Для исследования влияния ЛМГ-124 на частоту и различные фазы потенциалов действия были использованы культуры нейронов гиппокампа возрастом 9—10 дней, в режиме фиксации тока. Производилась контрольная запись вызванных потенциалов действия, после чего на «запэтченный» нейрон проводилась аппликация препарата, затем клетка подвергалась стимуляции на протяжении 5 мин (как в предыдущих экспериментах), далее запись вызванных потенциалов действия повторялась.

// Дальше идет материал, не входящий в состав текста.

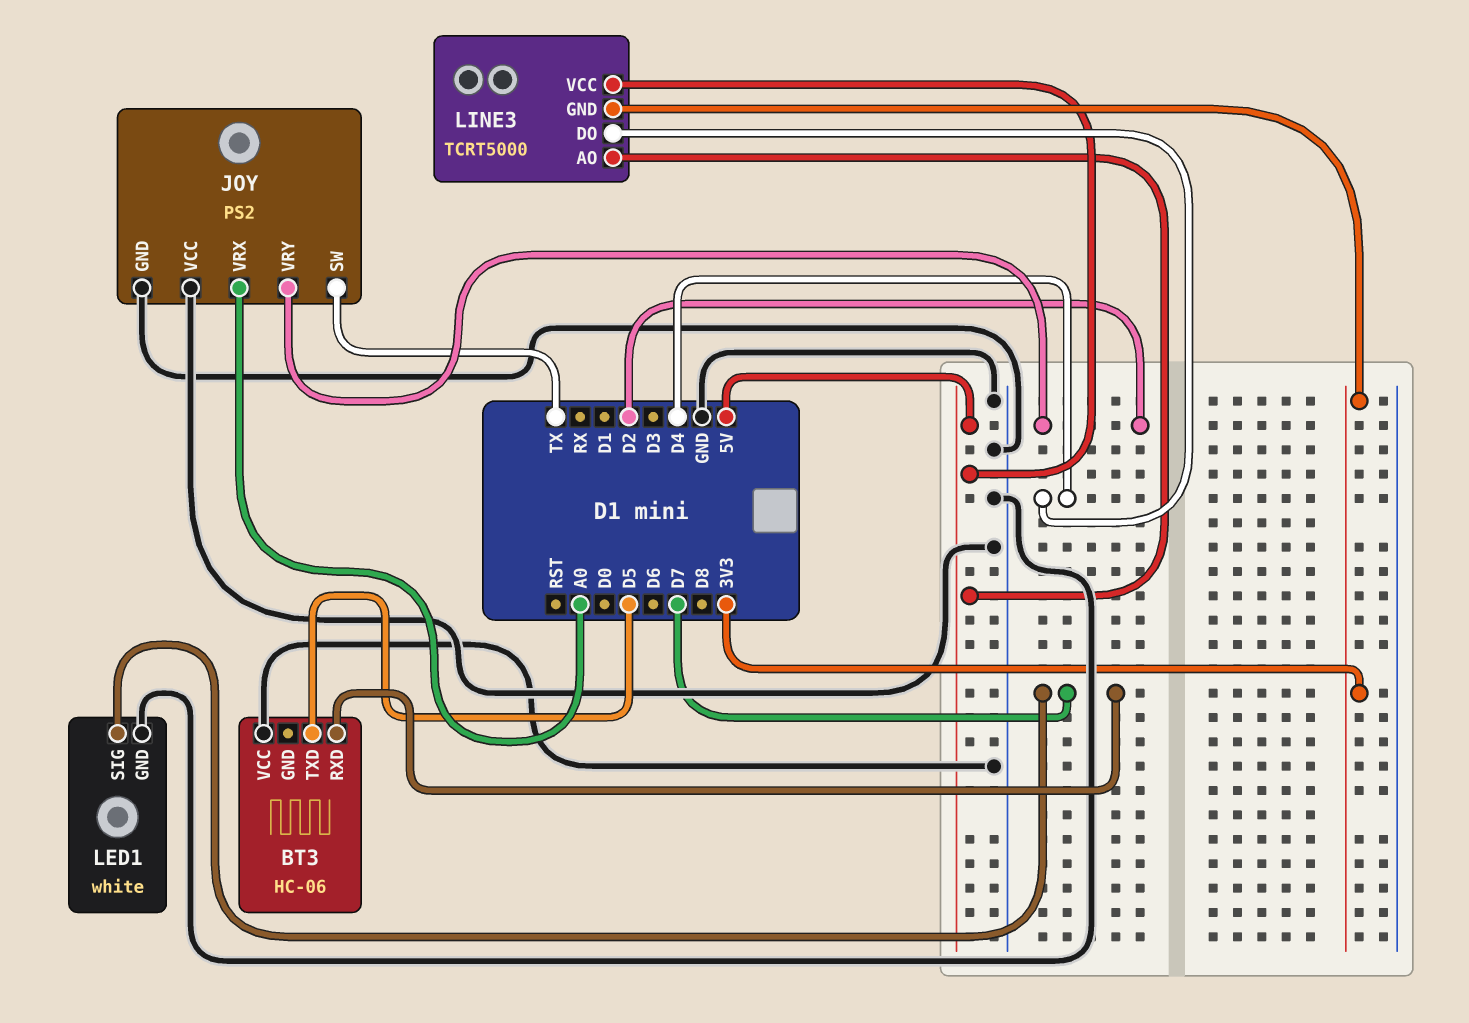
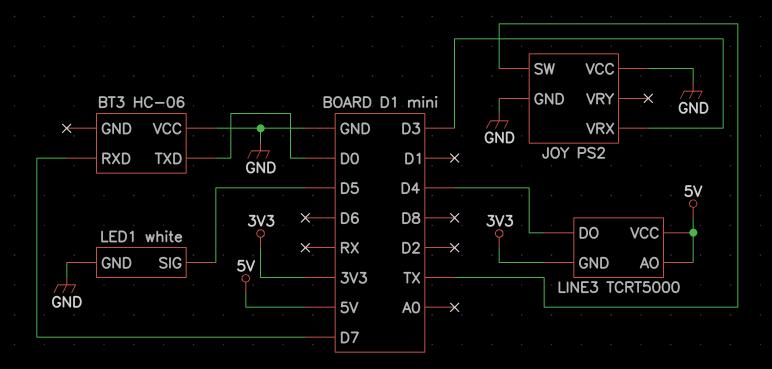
BT3 pin TXD: D5 -> D0
JOY pin VRX: A0 -> D3
JOY pin VRY: D2 -> none
LED1 pin SIG: D7 -> D5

Как лаппаконитина гидробромид, так и ЛМГ -124 вызывают увеличение времени до генерации первого потенциала действия по сравнению с контролем. Это связано с замедлением медленной фазы деполяризации из-за блокировки Na+ каналов. Как видно из рис. 6, ЛМГ-124 увеличивает время до генерации первого потенциала действия значительно сильнее. Таким образом, для деполяризации клетки до порогового уровня в присутствии соединений требуется больший токовый стимул, нежели в контроле (рис. 5, 6).

Это связано с тем, что в присутствии исследуемых соединений уменьшается число функционирующих Na+ каналов и снижается проводимость мембраны клетки. На рис. 7 приведены зависимости значений тока, необходимых для генерации клеткой первого потенциала действия, от концентрации лаппаконитина гидробромида и ЛМГ-124. Показано, что эффект наблюдается для всех концентраций соединений.

Уменьшение частоты потенциалов действия под действием соединений ЛМГ-124, так же как и лаппаконитина гидробромид, вызывает уменьшение частоты потенциалов действия в пачке. Как видно из рис. 5 и 8, уменьшение частоты связано, в основном, с увеличением продолжительности фазы медленной деполяризации.

Необходимо отметить, что, в отличие от лаппаконитина гидробромида, ЛМГ-124 вызывает более выраженное увеличение продолжительности потенциала действия, связанное с замедлением фазы реполяризации, за которую отвечают и К+ каналы (рис. 9).

Для доказательства этого предположения мы измерили калиевый ток в контроле и в присутствии соединений. На рис. 10 показано изменение К+ токов в присутствии 100 µМ лаппаконитина гидробромида и 25 µМ ЛМГ-124 через 5 мин стимуляции. ЛМГ-124 вызывает заметное снижение амплитуды К+ тока, в то время как лаппаконитина гидробромид практически не влияет на К+ ток.

Выводы

1.Соединение ЛМГ-124 эффективно ингибирует быстрый входящий Na+ ток, протекающий через трансмембранные потенциал-зависимые быстрые Na+ каналы.

2.Обнаруженный эффект постепенного ингибирования Na+ канала характерен для обоих соединений (лаппаконитина гидробромида и соединения ЛМГ-124) и указывает на то, что их ингибирующий эффект реализуется на уровне открытого Na+ канала.

3.Выявленные концентрационные зависимости действия (доза—эффект) лаппаконитина гидробромида и соединения ЛМГ-124 на натриевый ток свидетельствуют о том, что эффективная доза соединения ЛМГ-124 во всех случаях в 2М-4 раза ниже, чем у лаппаконитина гидробромида.

4.Соединение ЛМГ-124 более эффективно, чем лаппаконитина гидробромид, ингибирует медленную фазу деполяризации клеток, что приводит к уменьшению частоты потенциалов действия в пачке;

5.В отличие от лаппаконитина гидробромида, соединение ЛМГ-124 блокирует не только Na+ каналы, но, частично и К+ каналы, в силу чего его можно отнести к антиаритмическим лекарственным средствам, потенциально обладающим свойствами антиаритмиков Ia класса по классификации Vaughan Williams.